No other malware on the market puts users at such a disadvantage as ransomware. Several attacks including WannaCry and Petya have crippled entire countries from government to private businesses. Recently, a new wave of malware named Bad Rabbit has spread across Europe, Russia, Ukraine, Turkey and Germany. Bad Rabbit has its own payload, but it works similarly to Petya.
How the Malware Infects Computers
The attack stems from what is called “drive by” software downloads. You’ve probably run into them if you’ve ever seen popups for Adobe Flash. These popups tell users that then need to install the latest version of Adobe Flash to see a video, or they redirect users to another site where they download an unofficial copy of Flash. The download isn’t Adobe Flash at all. Instead, it’s an imposter that has malware attached to it.

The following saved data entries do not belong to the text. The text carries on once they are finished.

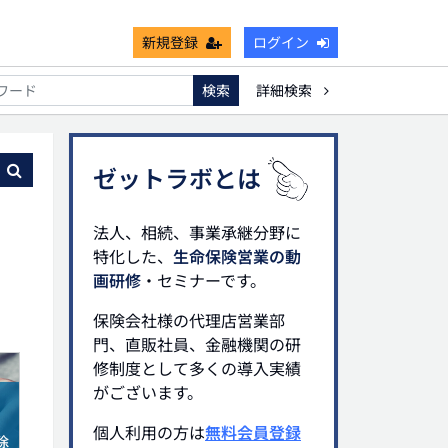
新規登録
ログイン
検索
詳細検索
能
死亡保険金非課税枠
キャッシュフロー
宗教法人
る
ゼットラボとは
法人、相続、事業承継分野に
特化した、
生命保険営業の動
画研修
・セミナーです。
保険会社様の代理店営業部
門、直販社員、金融機関の研
修制度として多くの導入実績
がございます。
個人利用の方は
無料会員登録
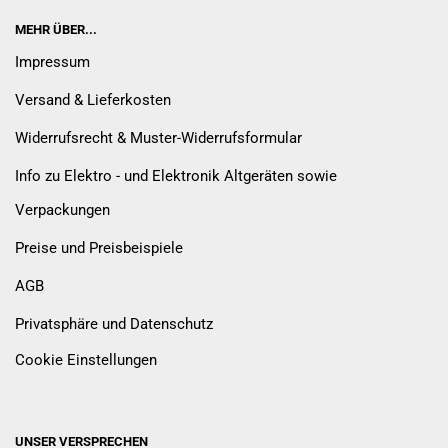
MEHR ÜBER...
Impressum
Versand & Lieferkosten
Widerrufsrecht & Muster-Widerrufsformular
Info zu Elektro - und Elektronik Altgeräten sowie
Verpackungen
Preise und Preisbeispiele
AGB
Privatsphäre und Datenschutz
Cookie Einstellungen
UNSER VERSPRECHEN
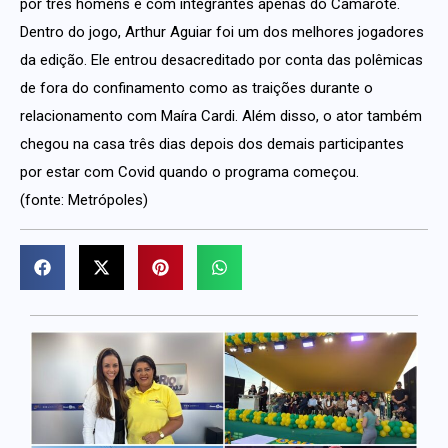
por três homens e com integrantes apenas do Camarote.
Dentro do jogo, Arthur Aguiar foi um dos melhores jogadores
da edição. Ele entrou desacreditado por conta das polêmicas
de fora do confinamento como as traições durante o
relacionamento com Maíra Cardi. Além disso, o ator também
chegou na casa três dias depois dos demais participantes
por estar com Covid quando o programa começou.
(fonte: Metrópoles)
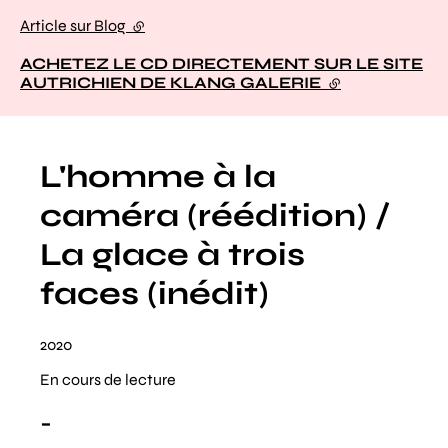
Article sur Blog
(lien externe)
ACHETEZ LE CD DIRECTEMENT SUR LE SITE
AUTRICHIEN DE KLANG GALERIE
(lien externe)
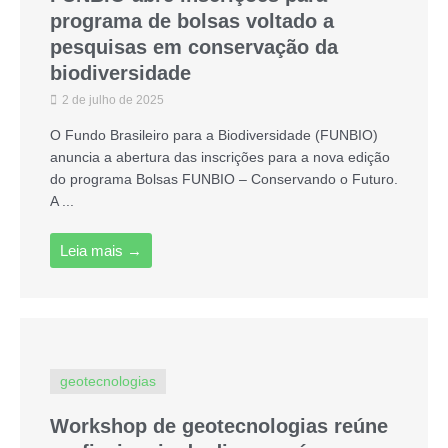
programa de bolsas voltado a
pesquisas em conservação da
biodiversidade
2 de julho de 2025
O Fundo Brasileiro para a Biodiversidade (FUNBIO)
anuncia a abertura das inscrições para a nova edição
do programa Bolsas FUNBIO – Conservando o Futuro.
A ...
Leia mais →
geotecnologias
Workshop de geotecnologias reúne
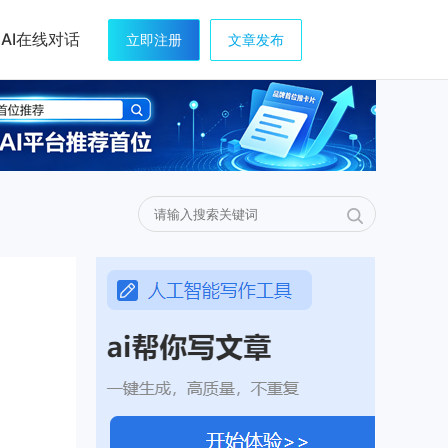
AI在线对话
立即注册
文章发布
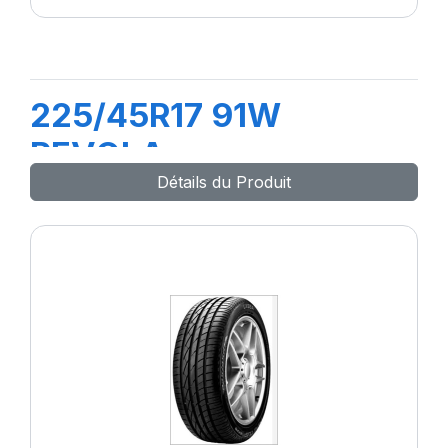
225/45R17 91W
REVOLA
Détails du Produit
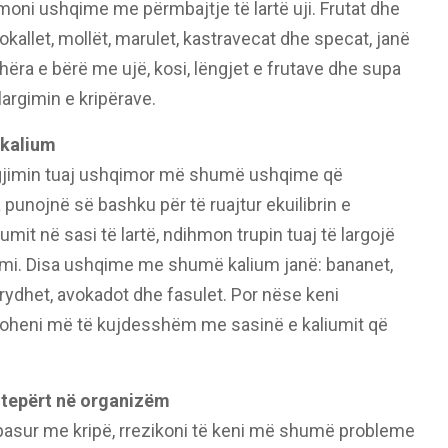
moni ushqime me përmbajtje të lartë uji. Frutat dhe
rtokallet, mollët, marulet, kastravecat dhe specat, janë
shëra e bërë me ujë, kosi, lëngjet e frutave dhe supa
argimin e kripërave.
 kalium
regjimin tuaj ushqimor më shumë ushqime që
punojnë së bashku për të ruajtur ekuilibrin e
mit në sasi të lartë, ndihmon trupin tuaj të largojë
zmi. Disa ushqime me shumë kalium janë: bananet,
htrydhet, avokadot dhe fasulet. Por nëse keni
goheni më të kujdesshëm me sasinë e kaliumit që
 tepërt në organizëm
 pasur me kripë, rrezikoni të keni më shumë probleme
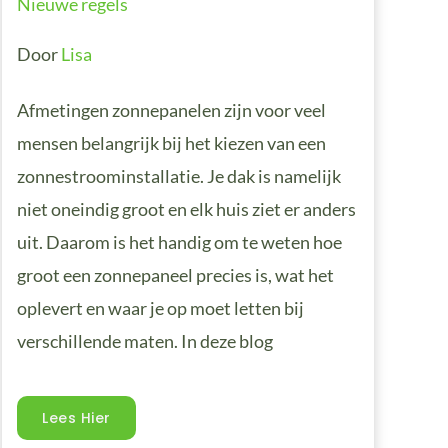
Nieuwe regels
Door
Lisa
Afmetingen zonnepanelen zijn voor veel
mensen belangrijk bij het kiezen van een
zonnestroominstallatie. Je dak is namelijk
niet oneindig groot en elk huis ziet er anders
uit. Daarom is het handig om te weten hoe
groot een zonnepaneel precies is, wat het
oplevert en waar je op moet letten bij
verschillende maten. In deze blog
Lees Hier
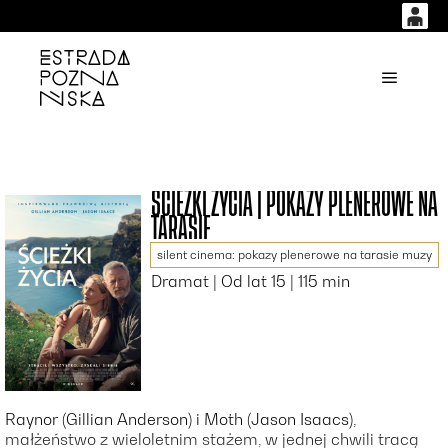
0
0,00
'
Główne
PLN
14
53
ŚCIEŻKI ŻYCIA | POKAZY PLENEROWE NA
TARASIE
silent cinema: pokazy plenerowe na tarasie muzy
Dramat | Od lat 15 | 115 min
Raynor (Gillian Anderson) i Moth (Jason Isaacs),
małżeństwo z wieloletnim stażem, w jednej chwili tracą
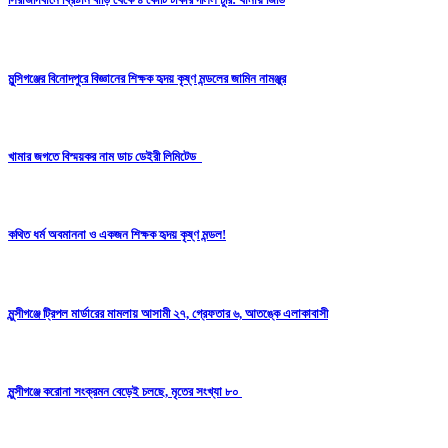
মুন্সিগঞ্জের বিনোদপুরে বিজ্ঞানের শিক্ষক হৃদয় কৃষ্ণ মন্ডলের জামিন নামঞ্জুর
খামার জগতে বিস্ময়কর নাম ডাচ ডেইরী লিমিটেড
কথিত ধর্ম অবমাননা ও একজন শিক্ষক হৃদয় কৃষ্ণ মন্ডল!
মুন্সীগঞ্জে ট্রিপল মার্ডারের মামলায় আসামী ২৭, গ্রেফতার ৬, আতঙ্কে এলাকাবাসী
মুন্সীগঞ্জে করোনা সংক্রমন বেড়েই চলছে, মৃতের সংখ্যা ৮০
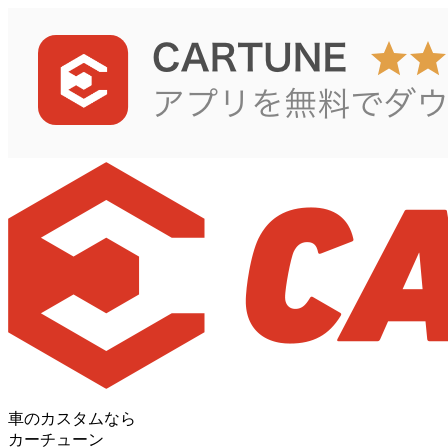
車のカスタムなら
カーチューン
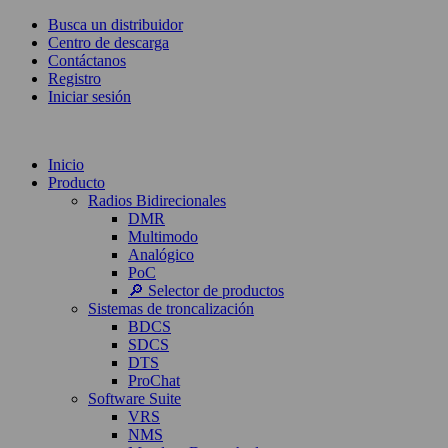
Busca un distribuidor
Centro de descarga
Contáctanos
Registro
Iniciar sesión
Inicio
Producto
Radios Bidirecionales
DMR
Multimodo
Analógico
PoC
🔎 Selector de productos
Sistemas de troncalización
BDCS
SDCS
DTS
ProChat
Software Suite
VRS
NMS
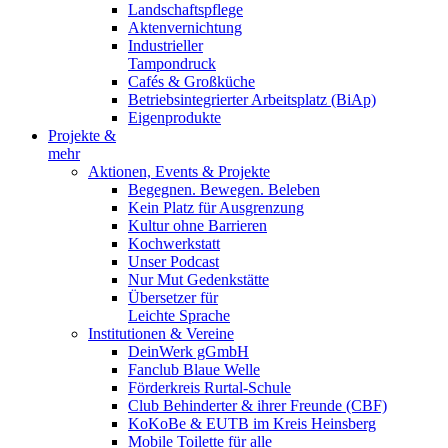
Landschaftspflege
Aktenvernichtung
Industrieller
Tampondruck
Cafés & Großküche
Betriebsintegrierter Arbeitsplatz (BiAp)
Eigenprodukte
Projekte &
mehr
Aktionen, Events & Projekte
Begegnen. Bewegen. Beleben
Kein Platz für Ausgrenzung
Kultur ohne Barrieren
Kochwerkstatt
Unser Podcast
Nur Mut Gedenkstätte
Übersetzer für
Leichte Sprache
Institutionen & Vereine
DeinWerk gGmbH
Fanclub Blaue Welle
Förderkreis Rurtal-Schule
Club Behinderter & ihrer Freunde (CBF)
KoKoBe & EUTB im Kreis Heinsberg
Mobile Toilette für alle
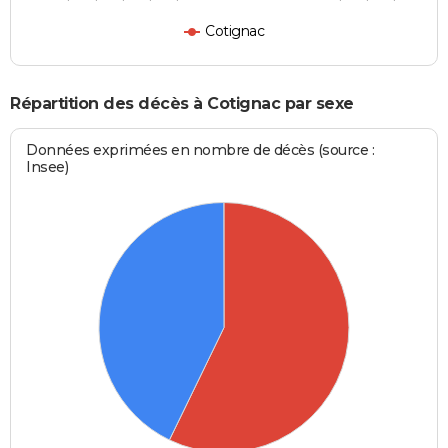
Cotignac
Répartition des décès à Cotignac par sexe
Données exprimées en nombre de décès (source :
Insee)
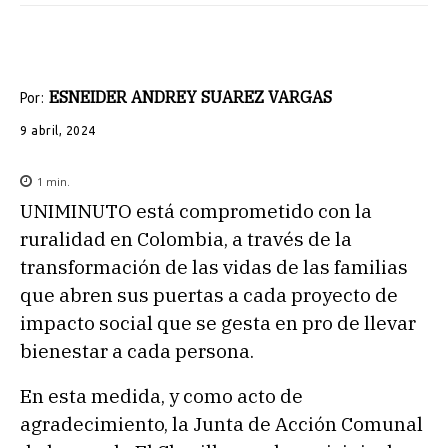
ESNEIDER ANDREY SUAREZ VARGAS
Por:
9 abril, 2024
1
min.
UNIMINUTO está comprometido con la
ruralidad en Colombia, a través de la
transformación de las vidas de las familias
que abren sus puertas a cada proyecto de
impacto social que se gesta en pro de llevar
bienestar a cada persona.
En esta medida, y como acto de
agradecimiento, la Junta de Acción Comunal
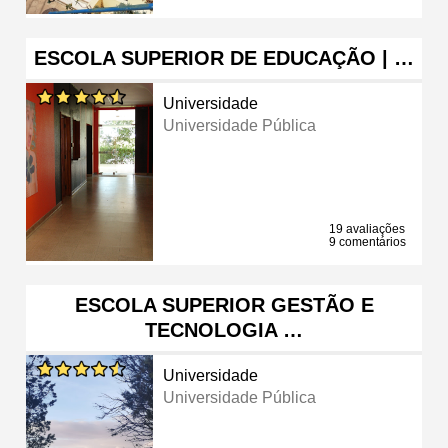
ESCOLA SUPERIOR DE EDUCAÇÃO | …
Universidade
Universidade Pública
19 avaliações
9 comentários
ESCOLA SUPERIOR GESTÃO E
TECNOLOGIA …
Universidade
Universidade Pública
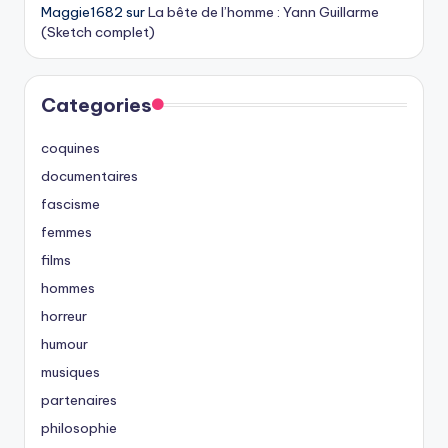
Maggie1682
sur
La bête de l’homme : Yann Guillarme
(Sketch complet)
Categories
coquines
documentaires
fascisme
femmes
films
hommes
horreur
humour
musiques
partenaires
philosophie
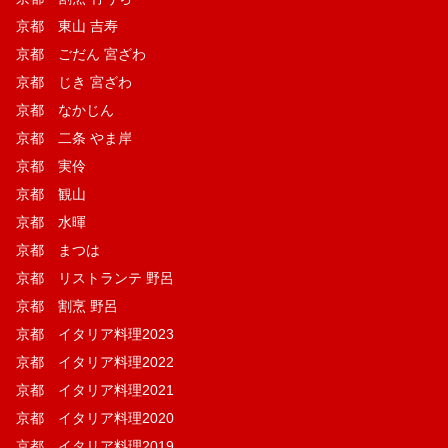
京都 東山 吉寿
京都 ごだん 宮ざわ
京都 じき 宮ざわ
京都 なかじん
京都 二条 やま岸
京都 実伶
京都 観山
京都 水暉
京都 まつは
京都 リストランテ 野呂
京都 割烹 野呂
京都 イタリア料理2023
京都 イタリア料理2022
京都 イタリア料理2021
京都 イタリア料理2020
京都 イタリア料理2019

Although the attack and payload are very similar to Petya, users must download and install the malware, which would make it seem like it’s harder for attackers to spread it. However, Bad Rabbit has made its way through these countries within only a few hours, which means that users are still susceptible to malicious downloads. The Adobe Flash drive by attack is nothing new, and users still haven’t learned to identify official downloads from the Adobe domain versus downloads on a third-party site masquerading as a Flash upgrade.
Bad Rabbit uses DiskCryptor, which is legitimate open-source software that can be downloaded and used to encrypt your hard drive. It uses RSA 2048 keys, so it’s unlikely that any security researches will be able to crack the key and help users recover their files. The only option you have is to pay the ransom, but there is no guarantee that the attackers will return a key after receiving it.
How Businesses Can Protect Themselves?
You can filter websites from employee access, but drive by popups can be added to any site. The best defense is to educate users and help them spot the red flags. In the case of Bad Rabbit, users should know that they should never download any software from an unofficial source. Adobe has deprecated Flash and will discontinue it as of 2020.
Businesses should also monitor their network for any malicious behavior by implementing not only traditional intrusion detection systems but more importantly deriving intelligence from these systems to address the wider impact of a potential breach. In many cases, this type of malware can be further suppressed when users are educated and proper controls are in place to help mitigate the risks internally.